> 課題の指示
エピペンの保険適用に関する記事のうち、「エピペンに保険適用――重篤なアレルギー症状に対処」から「の負担が重いとの指摘もある。」までを一字一句変えずに書き写してください。

___ 検討用文章

エピペンに保険適用――重篤なアレルギー症状に対処
公明、患者支援団体と実現
中医協了承
厚生労働省の中央社会保険医療協議会(中医協、厚労相の諮問機関)は7日、食物アレルギーなどによる重篤な症状に対処する、アドレナリン自己注射薬(エピペン)【写真】の保険適用を了承した。今月22日から適用される見通し。

エピペンは2003年に蜂毒による重篤症状への補助治療薬として承認され、05年には食物、薬物によるアレルギーにも使用が認められた。今年の日本アレルギー学会春季臨床大会での報告によると、03年の承認から09年までにエピペンは約11万本販売され、解析可能な使用症例(449例)の95%で症状が軽快・回復し、患者に大きな安心感を与えている。
一方でエピペンの価格は1本1万2000~1万5000円程度、有効期限も入手から1年あまりであることから、患者の負担が重いとの指摘もある。

______
___ 提示記録

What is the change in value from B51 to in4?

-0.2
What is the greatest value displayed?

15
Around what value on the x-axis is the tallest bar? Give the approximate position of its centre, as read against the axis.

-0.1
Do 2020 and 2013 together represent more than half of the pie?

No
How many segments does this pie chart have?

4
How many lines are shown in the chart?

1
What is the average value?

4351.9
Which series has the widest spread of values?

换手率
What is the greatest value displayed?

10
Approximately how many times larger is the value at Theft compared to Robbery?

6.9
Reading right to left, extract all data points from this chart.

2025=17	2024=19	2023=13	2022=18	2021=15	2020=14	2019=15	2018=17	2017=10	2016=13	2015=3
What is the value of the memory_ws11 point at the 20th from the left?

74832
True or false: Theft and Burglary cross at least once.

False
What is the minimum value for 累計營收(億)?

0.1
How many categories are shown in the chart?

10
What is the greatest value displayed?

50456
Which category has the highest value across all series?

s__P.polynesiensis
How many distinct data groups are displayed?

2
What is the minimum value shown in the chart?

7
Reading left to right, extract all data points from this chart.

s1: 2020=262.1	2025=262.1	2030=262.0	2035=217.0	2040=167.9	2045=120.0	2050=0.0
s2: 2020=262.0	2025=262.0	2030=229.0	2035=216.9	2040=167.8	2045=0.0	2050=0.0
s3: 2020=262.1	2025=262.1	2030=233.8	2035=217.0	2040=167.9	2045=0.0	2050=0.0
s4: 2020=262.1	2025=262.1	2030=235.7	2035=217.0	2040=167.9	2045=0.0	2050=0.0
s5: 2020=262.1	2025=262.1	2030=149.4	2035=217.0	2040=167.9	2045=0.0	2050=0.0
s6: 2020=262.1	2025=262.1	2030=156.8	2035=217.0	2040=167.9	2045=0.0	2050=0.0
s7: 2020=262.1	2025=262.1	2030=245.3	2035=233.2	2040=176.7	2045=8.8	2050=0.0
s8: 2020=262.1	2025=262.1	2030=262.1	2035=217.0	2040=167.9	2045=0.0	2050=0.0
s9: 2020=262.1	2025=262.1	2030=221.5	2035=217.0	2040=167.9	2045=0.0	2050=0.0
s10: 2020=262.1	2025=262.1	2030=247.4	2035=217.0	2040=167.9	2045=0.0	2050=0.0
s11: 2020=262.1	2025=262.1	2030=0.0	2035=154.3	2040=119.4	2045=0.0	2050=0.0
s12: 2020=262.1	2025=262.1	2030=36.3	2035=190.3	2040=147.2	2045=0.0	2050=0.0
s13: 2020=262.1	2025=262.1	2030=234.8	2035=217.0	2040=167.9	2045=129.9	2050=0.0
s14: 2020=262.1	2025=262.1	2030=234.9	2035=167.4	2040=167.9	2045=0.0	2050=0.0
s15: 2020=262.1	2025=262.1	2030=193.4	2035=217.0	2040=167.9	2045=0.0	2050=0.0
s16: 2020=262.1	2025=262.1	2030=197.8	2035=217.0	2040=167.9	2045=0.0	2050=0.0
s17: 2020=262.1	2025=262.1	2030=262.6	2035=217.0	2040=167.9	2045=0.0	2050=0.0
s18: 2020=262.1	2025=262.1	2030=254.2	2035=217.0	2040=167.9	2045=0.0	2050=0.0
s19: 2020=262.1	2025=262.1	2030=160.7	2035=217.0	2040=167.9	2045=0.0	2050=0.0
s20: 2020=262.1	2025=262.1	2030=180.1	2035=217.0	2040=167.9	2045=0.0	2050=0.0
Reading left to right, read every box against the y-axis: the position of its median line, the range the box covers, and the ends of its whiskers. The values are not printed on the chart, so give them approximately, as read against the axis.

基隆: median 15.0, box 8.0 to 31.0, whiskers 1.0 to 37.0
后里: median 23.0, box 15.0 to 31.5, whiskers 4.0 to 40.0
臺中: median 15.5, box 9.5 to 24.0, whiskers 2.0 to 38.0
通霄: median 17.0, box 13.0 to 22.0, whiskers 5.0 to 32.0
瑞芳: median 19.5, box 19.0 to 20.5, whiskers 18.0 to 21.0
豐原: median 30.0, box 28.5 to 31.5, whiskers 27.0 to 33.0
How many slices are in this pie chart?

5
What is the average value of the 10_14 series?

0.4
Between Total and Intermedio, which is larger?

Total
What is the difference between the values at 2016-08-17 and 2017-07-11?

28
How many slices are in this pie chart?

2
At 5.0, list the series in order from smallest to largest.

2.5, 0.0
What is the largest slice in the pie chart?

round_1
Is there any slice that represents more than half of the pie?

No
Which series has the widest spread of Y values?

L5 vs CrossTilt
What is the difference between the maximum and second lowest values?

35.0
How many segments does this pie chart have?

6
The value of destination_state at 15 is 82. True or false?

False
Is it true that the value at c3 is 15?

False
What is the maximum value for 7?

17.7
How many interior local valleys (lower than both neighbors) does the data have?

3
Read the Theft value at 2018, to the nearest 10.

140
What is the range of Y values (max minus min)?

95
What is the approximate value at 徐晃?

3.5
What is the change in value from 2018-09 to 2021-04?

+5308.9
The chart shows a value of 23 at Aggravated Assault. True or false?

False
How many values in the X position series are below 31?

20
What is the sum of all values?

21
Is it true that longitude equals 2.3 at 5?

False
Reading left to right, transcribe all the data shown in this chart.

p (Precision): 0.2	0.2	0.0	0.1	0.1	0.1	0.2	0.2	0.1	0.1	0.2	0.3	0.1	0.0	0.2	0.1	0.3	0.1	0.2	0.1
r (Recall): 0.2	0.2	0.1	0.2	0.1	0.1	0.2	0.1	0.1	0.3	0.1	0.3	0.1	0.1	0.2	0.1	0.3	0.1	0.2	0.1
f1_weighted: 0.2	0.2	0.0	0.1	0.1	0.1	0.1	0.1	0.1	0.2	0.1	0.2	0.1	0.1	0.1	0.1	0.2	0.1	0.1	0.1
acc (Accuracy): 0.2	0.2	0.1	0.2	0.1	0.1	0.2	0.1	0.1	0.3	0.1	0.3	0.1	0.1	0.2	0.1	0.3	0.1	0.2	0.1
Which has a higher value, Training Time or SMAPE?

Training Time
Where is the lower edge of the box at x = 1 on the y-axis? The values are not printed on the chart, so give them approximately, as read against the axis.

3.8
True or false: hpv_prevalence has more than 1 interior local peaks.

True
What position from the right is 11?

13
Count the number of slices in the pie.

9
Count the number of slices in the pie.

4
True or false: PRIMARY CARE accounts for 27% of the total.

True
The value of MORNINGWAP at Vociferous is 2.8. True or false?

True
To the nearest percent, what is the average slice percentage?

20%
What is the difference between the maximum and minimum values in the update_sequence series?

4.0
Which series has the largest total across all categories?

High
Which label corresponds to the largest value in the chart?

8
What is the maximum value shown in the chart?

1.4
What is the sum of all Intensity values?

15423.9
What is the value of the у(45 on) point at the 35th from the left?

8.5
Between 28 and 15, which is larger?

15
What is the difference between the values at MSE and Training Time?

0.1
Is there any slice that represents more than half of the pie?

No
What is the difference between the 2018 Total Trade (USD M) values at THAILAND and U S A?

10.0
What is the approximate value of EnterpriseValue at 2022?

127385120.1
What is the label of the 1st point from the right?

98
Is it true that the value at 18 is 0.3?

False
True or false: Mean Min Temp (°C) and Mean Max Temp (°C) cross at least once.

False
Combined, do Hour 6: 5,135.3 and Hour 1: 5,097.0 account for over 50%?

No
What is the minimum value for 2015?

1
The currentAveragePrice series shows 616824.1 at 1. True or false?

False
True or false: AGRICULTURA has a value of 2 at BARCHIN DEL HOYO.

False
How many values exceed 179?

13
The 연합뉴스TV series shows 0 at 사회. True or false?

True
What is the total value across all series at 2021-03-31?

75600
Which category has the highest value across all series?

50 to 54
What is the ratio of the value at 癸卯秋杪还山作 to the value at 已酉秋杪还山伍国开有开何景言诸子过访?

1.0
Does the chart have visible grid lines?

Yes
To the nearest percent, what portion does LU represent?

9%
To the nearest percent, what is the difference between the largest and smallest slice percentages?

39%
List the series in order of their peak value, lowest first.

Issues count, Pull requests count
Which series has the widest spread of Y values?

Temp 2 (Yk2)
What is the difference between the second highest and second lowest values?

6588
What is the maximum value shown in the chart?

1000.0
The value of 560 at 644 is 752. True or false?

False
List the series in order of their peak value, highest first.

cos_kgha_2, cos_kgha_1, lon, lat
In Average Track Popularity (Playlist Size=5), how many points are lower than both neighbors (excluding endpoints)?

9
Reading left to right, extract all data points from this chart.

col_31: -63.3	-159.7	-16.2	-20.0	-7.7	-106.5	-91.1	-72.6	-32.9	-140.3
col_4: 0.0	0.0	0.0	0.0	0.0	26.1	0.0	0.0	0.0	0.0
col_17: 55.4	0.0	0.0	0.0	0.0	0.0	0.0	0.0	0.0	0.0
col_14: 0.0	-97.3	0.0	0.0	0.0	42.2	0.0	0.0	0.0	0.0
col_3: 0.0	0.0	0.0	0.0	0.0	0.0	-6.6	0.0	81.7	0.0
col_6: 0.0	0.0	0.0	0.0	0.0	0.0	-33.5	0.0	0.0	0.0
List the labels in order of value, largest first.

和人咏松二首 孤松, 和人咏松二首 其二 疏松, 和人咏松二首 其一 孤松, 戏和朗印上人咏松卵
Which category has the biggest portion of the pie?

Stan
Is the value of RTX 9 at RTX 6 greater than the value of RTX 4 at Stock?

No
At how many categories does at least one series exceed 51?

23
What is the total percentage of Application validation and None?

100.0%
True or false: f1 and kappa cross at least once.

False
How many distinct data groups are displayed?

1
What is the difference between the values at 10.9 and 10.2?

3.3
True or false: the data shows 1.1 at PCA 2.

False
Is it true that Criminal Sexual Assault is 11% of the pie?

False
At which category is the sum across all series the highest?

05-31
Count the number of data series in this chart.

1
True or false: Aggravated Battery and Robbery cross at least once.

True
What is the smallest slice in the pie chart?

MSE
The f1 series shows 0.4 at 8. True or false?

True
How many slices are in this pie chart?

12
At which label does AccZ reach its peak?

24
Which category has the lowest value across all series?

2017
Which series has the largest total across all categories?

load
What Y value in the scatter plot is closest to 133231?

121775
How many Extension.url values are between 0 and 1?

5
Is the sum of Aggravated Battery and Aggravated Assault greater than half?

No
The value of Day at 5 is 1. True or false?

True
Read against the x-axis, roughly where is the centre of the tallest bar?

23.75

______

> 課題の解答
エピペンに保険適用――重篤なアレルギー症状に対処
公明、患者支援団体と実現
中医協了承
厚生労働省の中央社会保険医療協議会(中医協、厚労相の諮問機関)は7日、食物アレルギーなどによる重篤な症状に対処する、アドレナリン自己注射薬(エピペン)【写真】の保険適用を了承した。今月22日から適用される見通し。

エピペンは2003年に蜂毒による重篤症状への補助治療薬として承認され、05年には食物、薬物によるアレルギーにも使用が認められた。今年の日本アレルギー学会春季臨床大会での報告によると、03年の承認から09年までにエピペンは約11万本販売され、解析可能な使用症例(449例)の95%で症状が軽快・回復し、患者に大きな安心感を与えている。
一方でエピペンの価格は1本1万2000~1万5000円程度、有効期限も入手から1年あまりであることから、患者の負担が重いとの指摘もある。